WHAT YOU WILL DO
Transcribe the entries exactly as each line appears.

INPUT MATERIAL
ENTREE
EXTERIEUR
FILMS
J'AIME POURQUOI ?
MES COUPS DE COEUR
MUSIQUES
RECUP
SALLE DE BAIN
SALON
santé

SOLUTION TO THE EXERCISE
ENTREE
EXTERIEUR
FILMS
J'AIME POURQUOI ?
MES COUPS DE COEUR
MUSIQUES
RECUP
SALLE DE BAIN
SALON
santé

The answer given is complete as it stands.